Fussball
Feriencamp beim ASV Waldsee
Kilian und Emilio standen in den Ferien auf dem Fußballplatz des ASV Waldsee, da waren sie gerade sechs Jahre alt. Mittlerweile sind sie 15 und 14 und stehen nach wie vor regelmäßig dort. Nur die Mission ist eine andere. Das M’M Camp ist zur Institution geworden im Verein. 2018 wurde dem Nachwuchs zum ersten Mal die Chance geboten, in den Sommerferien zu kicken und das eine ganze Woche lang – zur großen Freude der Eltern, die ihre Kinder insgesamt sechs Wochen versorgt wissen müssen.
Hinter dem Angebot stecken die beiden ASV-Trainer Markus Regenauer und Martin Tyrala. Dass Emilio inzwischen die Rolle des Teilnehmers gegen die des Betreuers tauschte, liegt nicht alleine am Spaß an der Freude, sondern auch an den Genen. Regenauer ist sein Vater. Da lag der neue Einsatz auf dem Platz nicht weit.
Fußballer-Leben
Die Aufgaben kann Emilio klar umreißen: „Übungen vormachen, Essen ausgeben, generell betreuen, aufpassen, dass die Kinder keinen Quatsch machen …“ Letzteres, lenkt Kilian grinsend ein, sei wohl die größte Herausforderung. Er selbst spielt schon sein ganzes Leben lang Fußball, wie der ASV-ler sagt.

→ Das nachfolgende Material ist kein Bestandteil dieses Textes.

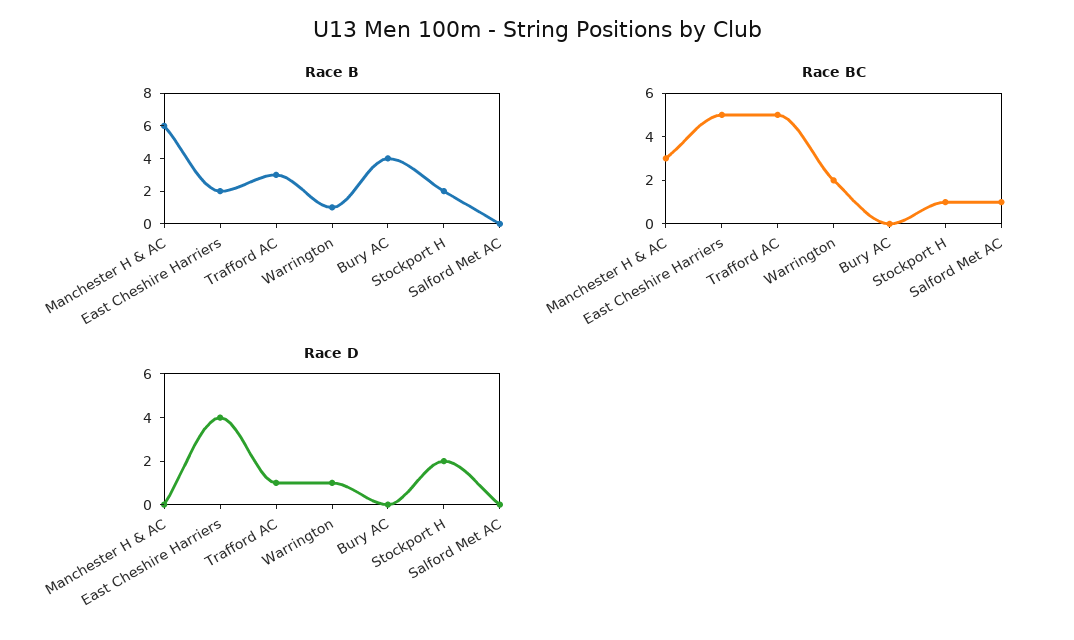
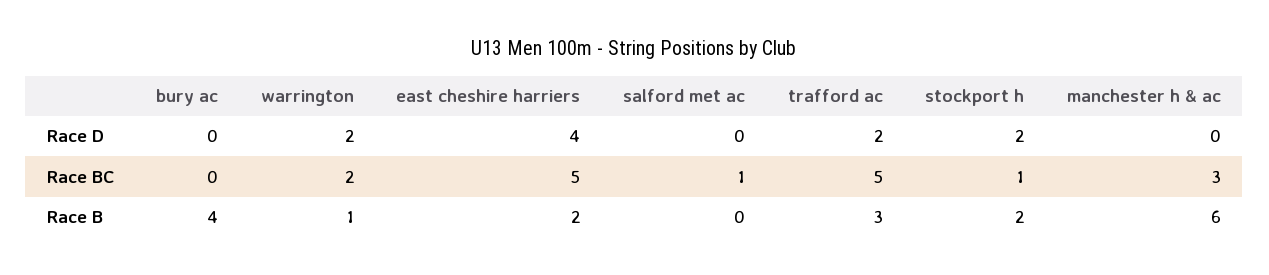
  {
    "Race B": {
      "Manchester H & AC": 6,
      "East Cheshire Harriers": 2,
      "Trafford AC": 3,
      "Warrington": 1,
      "Bury AC": 4,
      "Stockport H": 2,
      "Salford Met AC": 0
    },
    "Race BC": {
      "Manchester H & AC": 3,
      "East Cheshire Harriers": 5,
      "Trafford AC": 5,
      "Warrington": 2,
      "Bury AC": 0,
      "Stockport H": 1,
      "Salford Met AC": 1
    },
    "Race D": {
      "Manchester H & AC": 0,
      "East Cheshire Harriers": 4,
-     "Trafford AC": 1,
+     "Trafford AC": 2,
-     "Warrington": 1,
+     "Warrington": 2,
      "Bury AC": 0,
      "Stockport H": 2,
      "Salford Met AC": 0
    }
  }

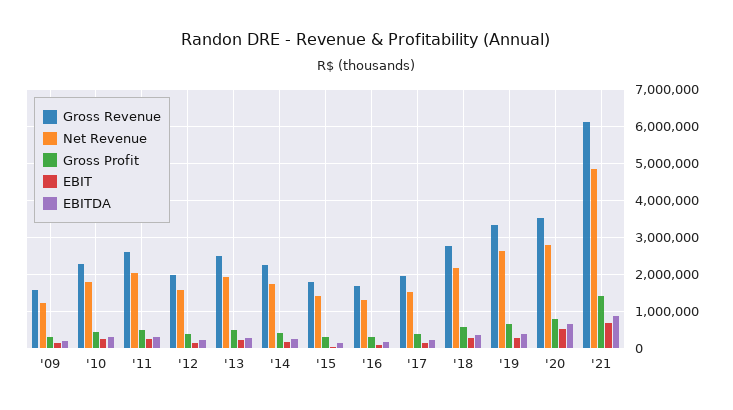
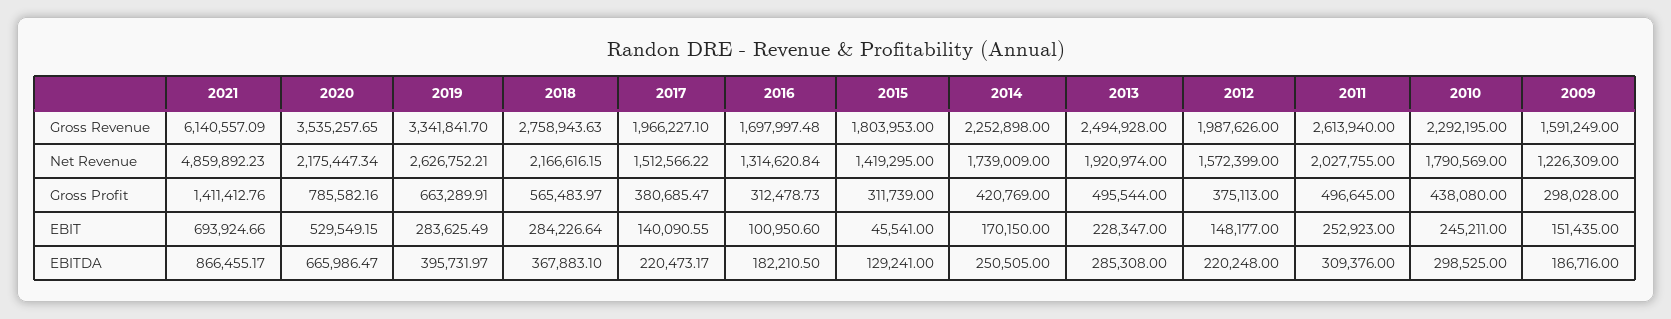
  {
    "Gross Revenue": {
      "'09": 1591249,
      "'10": 2292195,
      "'11": 2613940,
      "'12": 1987626,
      "'13": 2494928,
      "'14": 2252898,
      "'15": 1803953,
      "'16": 1697997.48,
      "'17": 1966227.1,
      "'18": 2758943.63,
      "'19": 3341841.7,
      "'20": 3535257.65,
      "'21": 6140557.09
    },
    "Net Revenue": {
      "'09": 1226309,
      "'10": 1790569,
      "'11": 2027755,
      "'12": 1572399,
      "'13": 1920974,
      "'14": 1739009,
      "'15": 1419295,
      "'16": 1314620.84,
      "'17": 1512566.22,
      "'18": 2166616.15,
      "'19": 2626752.21,
-     "'20": 2800000,
+     "'20": 2175447.34,
      "'21": 4859892.23
    },
    "Gross Profit": {
      "'09": 298028,
      "'10": 438080,
      "'11": 496645,
      "'12": 375113,
      "'13": 495544,
      "'14": 420769,
      "'15": 311739,
      "'16": 312478.73,
      "'17": 380685.47,
      "'18": 565483.97,
      "'19": 663289.91,
      "'20": 785582.16,
      "'21": 1411412.76
    },
    "EBIT": {
      "'09": 151435,
      "'10": 245211,
      "'11": 252923,
      "'12": 148177,
      "'13": 228347,
      "'14": 170150,
      "'15": 45541,
      "'16": 100950.6,
      "'17": 140090.55,
      "'18": 284226.64,
      "'19": 283625.49,
      "'20": 529549.15,
      "'21": 693924.66
    },
    "EBITDA": {
      "'09": 186716,
      "'10": 298525,
      "'11": 309376,
      "'12": 220248,
      "'13": 285308,
      "'14": 250505,
      "'15": 129241,
      "'16": 182210.5,
      "'17": 220473.17,
      "'18": 367883.1,
      "'19": 395731.97,
      "'20": 665986.47,
      "'21": 866455.17
    }
  }

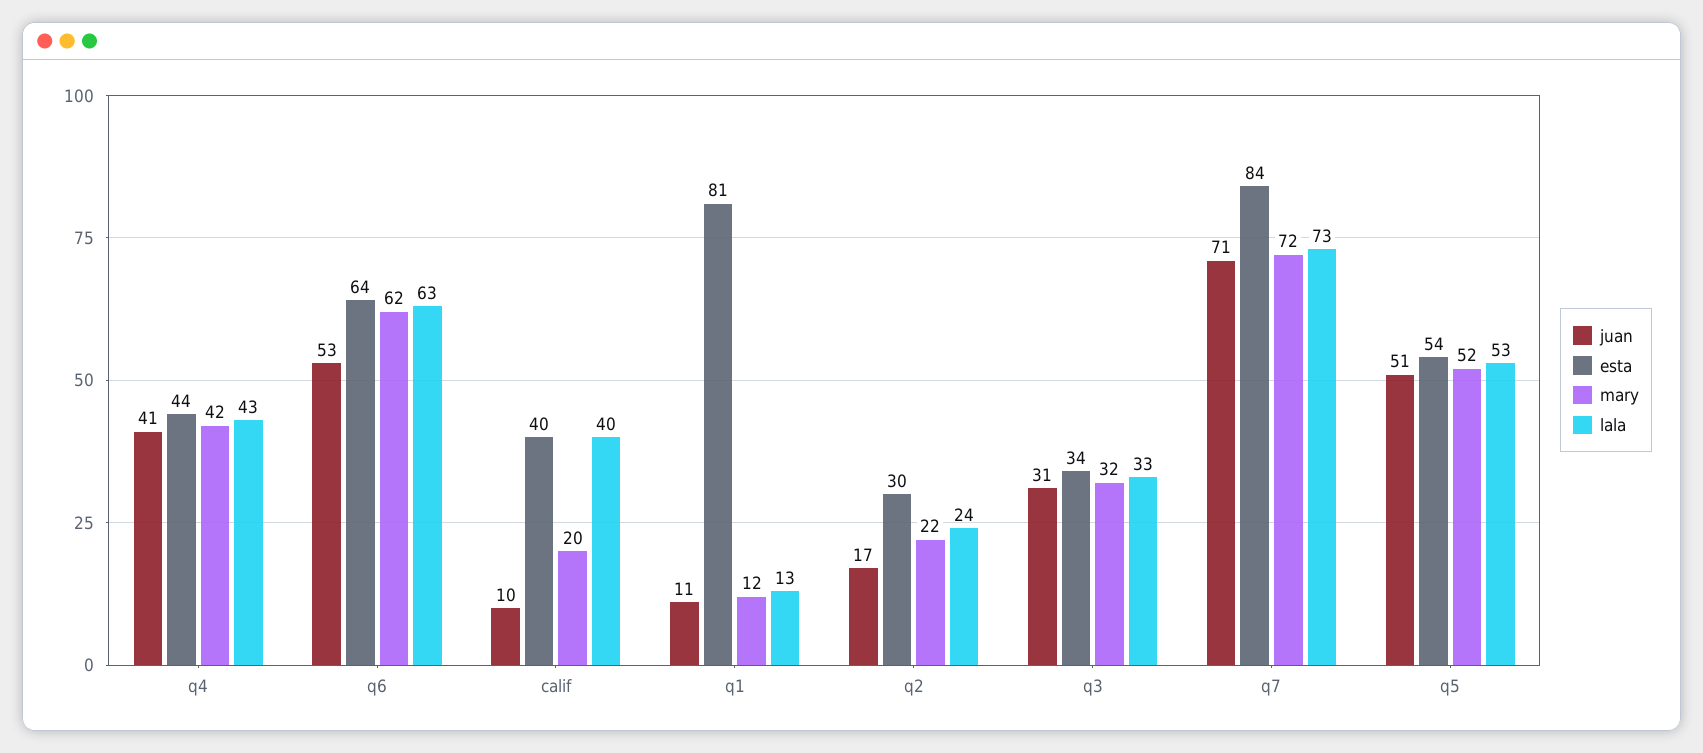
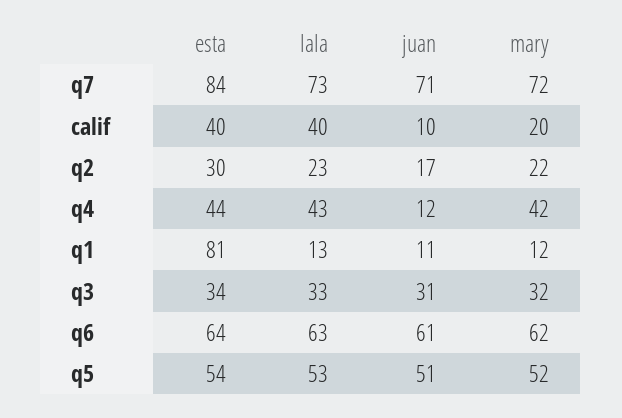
  {
    "juan": {
-     "q4": 41,
+     "q4": 12,
-     "q6": 53,
+     "q6": 61,
      "calif": 10,
      "q1": 11,
      "q2": 17,
      "q3": 31,
      "q7": 71,
      "q5": 51
    },
    "esta": {
      "q4": 44,
      "q6": 64,
      "calif": 40,
      "q1": 81,
      "q2": 30,
      "q3": 34,
      "q7": 84,
      "q5": 54
    },
    "mary": {
      "q4": 42,
      "q6": 62,
      "calif": 20,
      "q1": 12,
      "q2": 22,
      "q3": 32,
      "q7": 72,
      "q5": 52
    },
    "lala": {
      "q4": 43,
      "q6": 63,
      "calif": 40,
      "q1": 13,
-     "q2": 24,
+     "q2": 23,
      "q3": 33,
      "q7": 73,
      "q5": 53
    }
  }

„Im Ort mit Freunden in den Ferien was zu machen, ist doch was Gutes“, begründet Kilian sein jahrelanges Faible für das Fußballcamp. Tyrala beschreibt ganz klar die Linie, die ihm konzeptionell dabei wichtig ist: „Wir wollen nicht wie in einem Leistungszentrum permanent Druck machen. Das hier ist kein Trainingslager, sondern fußballerische Beschäftigung.“
Große Aufgabe
Bolzplatz-Gefühl ist das, was Tyrala gerne wecken mag, nicht, ohne dabei die Technik ganz außer Acht zu lassen. Die sollen die 46 Kinder beim freien Spiel jedoch alleine festigen. Eine Stunde trainieren sie intensiv am Vormittag, erklärt Tyrala. Was ihm wichtig ist: „Jeden Tag sprinten und Eins gegen Eins.“ Gesteigert werden außerdem die Passübungen pro Tag.

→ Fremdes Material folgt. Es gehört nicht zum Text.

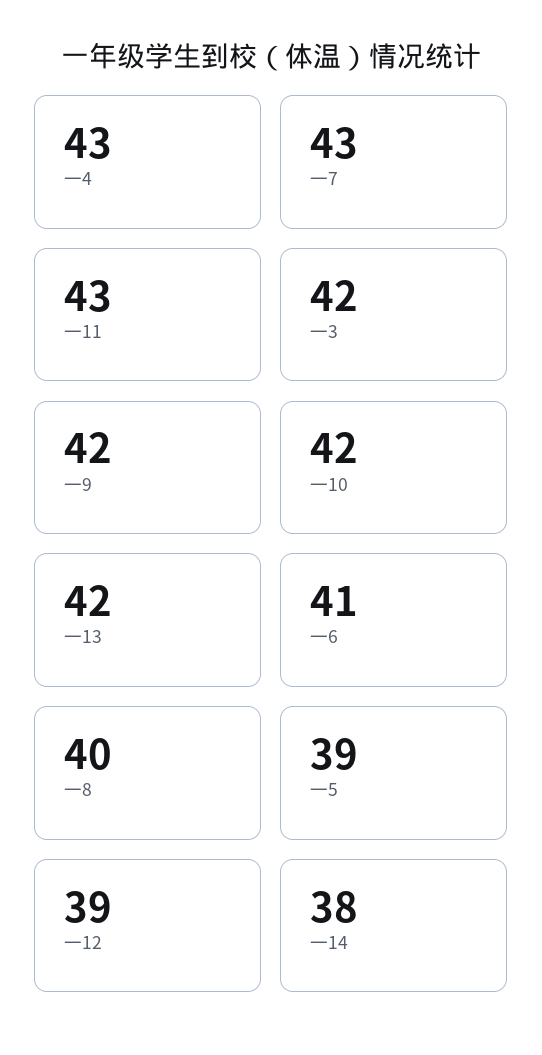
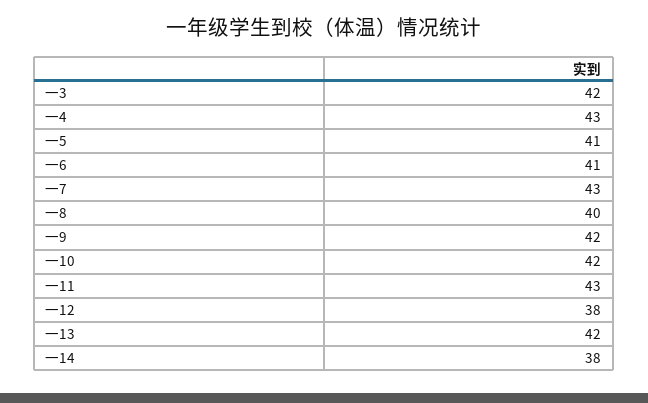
  {
    "一4": 43,
    "一7": 43,
    "一11": 43,
    "一3": 42,
    "一9": 42,
    "一10": 42,
    "一13": 42,
    "一6": 41,
    "一8": 40,
-   "一5": 39,
+   "一5": 41,
-   "一12": 39,
+   "一12": 38,
    "一14": 38
  }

Die bildeten am Dienstag den Hauptbestandteil in Regenauers Gruppe, in der die Jüngeren ab sechs Jahren und die Leistungsschwächeren mitmachten. „Das ist eine Übung mit Kommando“, erklärt er beim Besuch unserer Zeitung. Passspiel mit rollendem Ball, gleichzeitig Abwehr des Gegners und zum Schluss Torschuss – das unter einen Hut zu bringen, sei für den Nachwuchs eine große Aufgabe.
Wichtig seien solche Einheiten, um die Koordination zu stärken. Die, das stellt Tyrala fest, bereitet den jungen Fußballern nämlich heutzutage Schwierigkeiten. Nachlegen wird das M’M Fußballcamp mit einem Drei-Tages-Angebot in den Herbstferien (Mittwoch, 23., bis Freitag, 25. Oktober) in der Rheinauenhalle. „Dann geht es nicht primär um Fußball, sondern darum, die Kinder mit verschiedenen Sportarten in Bewegung zu bringen“, kündigt Tyrala an.